Весна уже вовсю дышала тёплым ветром в лица всех, кто не поленился и вышел на улицу этим прекрасным днём. Он гулял по всему городу, добравшись до чудесного сада лучшего поместья в Мусутафу, где моментально начал заигрывать с листвой крон деревьев идеальных форм. Юная девушка ласково улыбнулась очередному его лёгкому порыву. Она сидела здесь на лавочке, в тени, и вышивала золотой нитью по беленькому платочку. Рядом с ней лежал кружевной зонтик, предназначенный для защиты от слишком наглых лучей дневной звезды.

Впрочем, своё занятие она в вскоре окончила, после чего задумчиво посмотрела на сочную траву у ног. Под ярким солнечным светом та сменила свой цвет с зелёного на жёлтый, а местами — даже белый. На границе с тенью травинки резко становились глубокого оливково-зелёного оттенка, и именно здесь их приминали туфельки, надетые на хрупкие маленькие ступни.

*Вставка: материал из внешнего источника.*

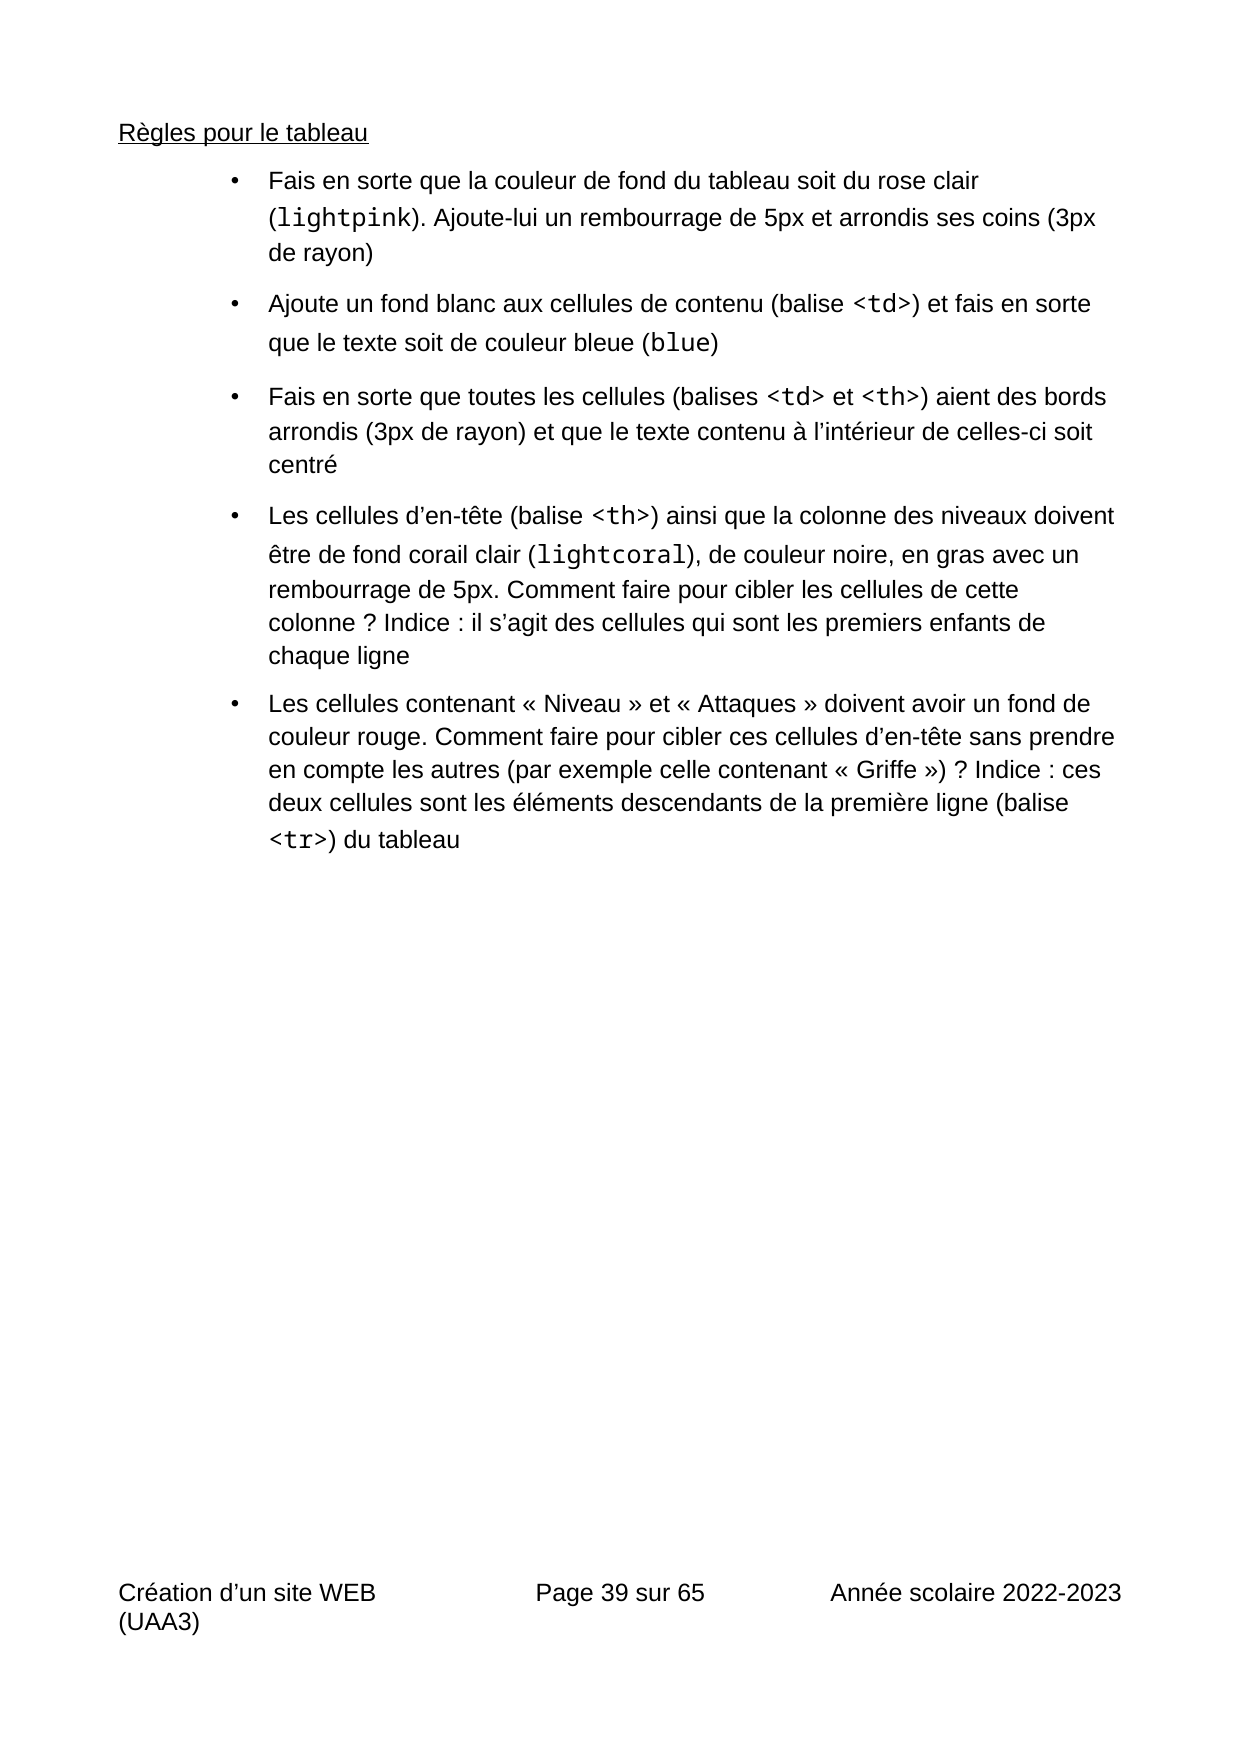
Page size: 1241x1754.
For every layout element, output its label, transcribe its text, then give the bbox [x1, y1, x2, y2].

list Fais en sorte que toutes les cellules (balises <td> et <th>) aient des bords arrondis (3px de rayon) et que le texte contenu à l’intérieur de celles-ci soit centré [231, 378, 1122, 479]
list Les cellules contenant « Niveau » et « Attaques » doivent avoir un fond de couleur rouge. Comment faire pour cibler ces cellules d’en-tête sans prendre en compte les autres (par exemple celle contenant « Griffe ») ? Indice : ces deux cellules sont les éléments descendants de la première ligne (balise <tr>) du tableau [231, 689, 1122, 856]
text Règles pour le tableau [118, 118, 1122, 147]
list Fais en sorte que la couleur de fond du tableau soit du rose clair (lightpink). Ajoute-lui un rembourrage de 5px et arrondis ses coins (3px de rayon) [231, 166, 1122, 267]
list Les cellules d’en-tête (balise <th>) ainsi que la colonne des niveaux doivent être de fond corail clair (lightcoral), de couleur noire, en gras avec un rembourrage de 5px. Comment faire pour cibler les cellules de cette colonne ? Indice : il s’agit des cellules qui sont les premiers enfants de chaque ligne [231, 497, 1122, 670]
list Ajoute un fond blanc aux cellules de contenu (balise <td>) et fais en sorte que le texte soit de couleur bleue (blue) [231, 286, 1122, 359]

Девушка поддалась искушению и протянула руку под золотые лучики. Не прошло и пяти минут, как кожа уже нагрелась, хотя температура воздуха сегодня была относительно невысока, а, следовательно, и пагубное действие солнца тоже.

Ей нравилось солнце. Но, наверное, солнцу не нравилась она. И решило это не оно, а проказница-судьба. Вздохнув, девушка вернула руку в тень и поправила ею выбившуюся вьющуюся белую прядку за ухо, а затем и резиночку длинного рукава своего шифонового платьица.

Тут у входа в сад показалась фигура парня. Девушка от радости аж со скамьи вскочила и хотела бы подойти ближе, как он уже был рядом. Парень обхватил её плечи руками и вместо приветствия слегка «задвинул» её обратно в тень.

— Широ-чан, прекрати вечно нарушать запреты врача, — он нахмурился, сощурил гетерохромные глаза и с упрёком посмотрел на девушку.

— Шото, мне не запрещено быть на солнце. Просто нельзя долго находиться под прямыми лучами, — она мягко улыбнулась. Парня же это не успокоило.

— Да, но осторожность не помешает.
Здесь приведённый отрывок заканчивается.